Monday, December 1, 2008

Classics and Twaddle

Last week I began reading Atlas Shrugged by Ayn Rand. This book, like Brothers Karamozov, has dogged me all my adult life with my not having read it. In my youth these books were painted as either too much for my weak intellect to handle (B.K.) or a bourgeois, capitalistic diatribe (A.S.). As it turns out they were correct about Karamozov, which is why it took me almost a year to complete (this time around--I have tried it many times before). As for Atlas Shrugged I am finding it one of the easiest and most enjoyable books I have read in years.

I recently read
Twilight, the first in the popular series by Stephanie Meyer, which I liked a little bit.

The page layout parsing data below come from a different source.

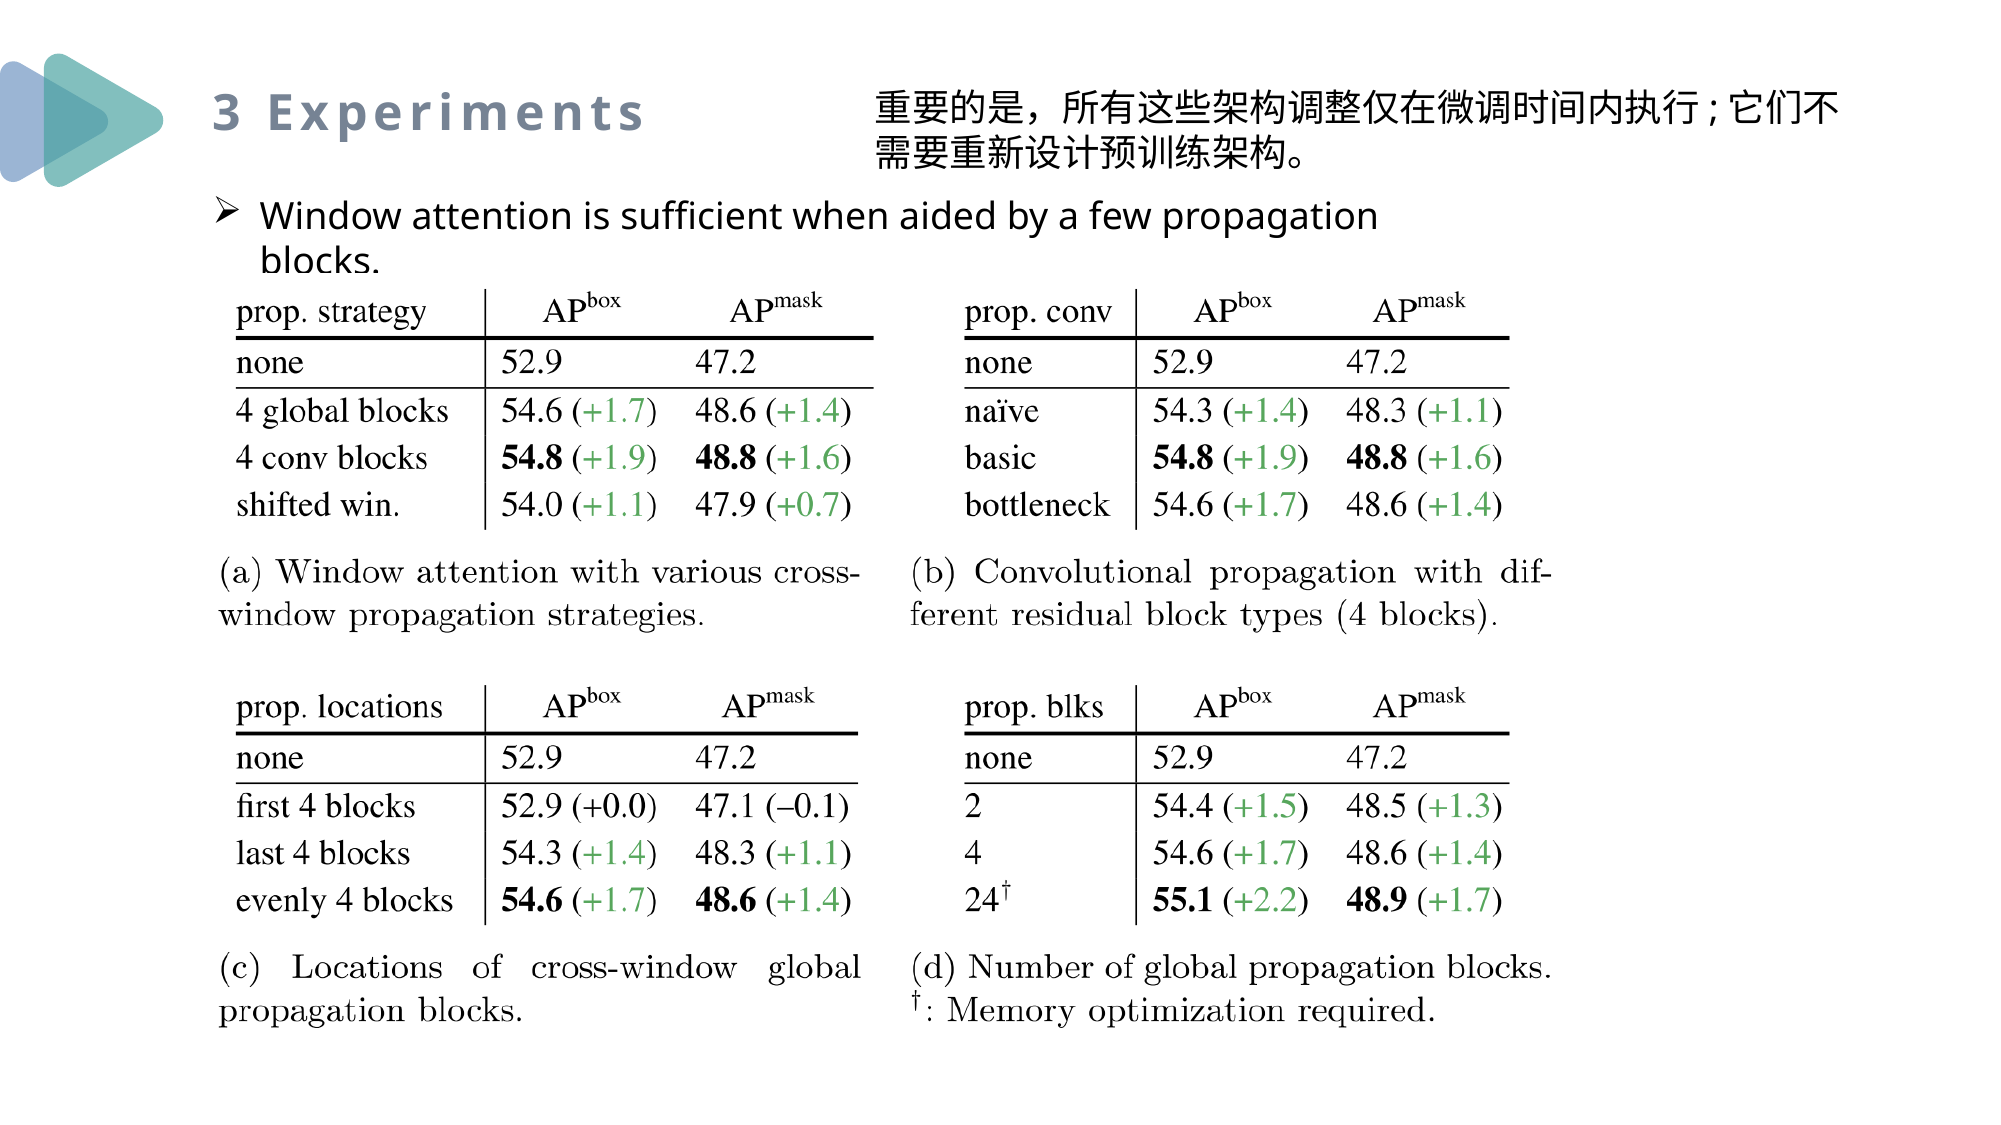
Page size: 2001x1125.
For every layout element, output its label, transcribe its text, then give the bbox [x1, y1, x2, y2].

text_box 3 Experiments [197, 73, 1029, 149]
text_box 重要的是，所有这些架构调整仅在微调时间内执行;它们不需要重新设计预训练架构。 [860, 76, 1860, 182]
text_box Window attention is sufficient when aided by a few propagation blocks. [197, 184, 1472, 273]
picture [197, 273, 1586, 1052]
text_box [0, 49, 166, 191]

The story is about a 17 year-old girl who falls in love with a vampire who, with his three siblings, goes to her high school. The first part of the book is entirely teen-romance rated PG--which I don't at all consider a bad thing. But I had a difficult time seeing how, apart from the vampire-issue, the plot distinguished itself from anything else that goes on in modern teen romances loaded with teens who pity their father, baby their mother, and consider themselves intellectually superior to everyone except the cute guy (the vampire) in Biology class. I hear from a friend of mine that the whole series is, so far, unobjectionable so I don't mind introducing a little twaddle into Rose's pretty hefty reading list.

As far as
Atlas Shrugged goes I have gotten to page 177 in a book, the font of which is about four points smaller than this and has 1,069 pages total. I'm proud I have gotten this far without assistance, but I decided I needed reading glasses to progress any further. However, if I had spent a couple dollars more I could have bought an edition with larger print and might not have had to spend the extra money on the means to read it. But they are super-cute and stylish, Rose tells me.

*Update: After page 177 Atlas Shrugged ceases to be a PG book--cringe.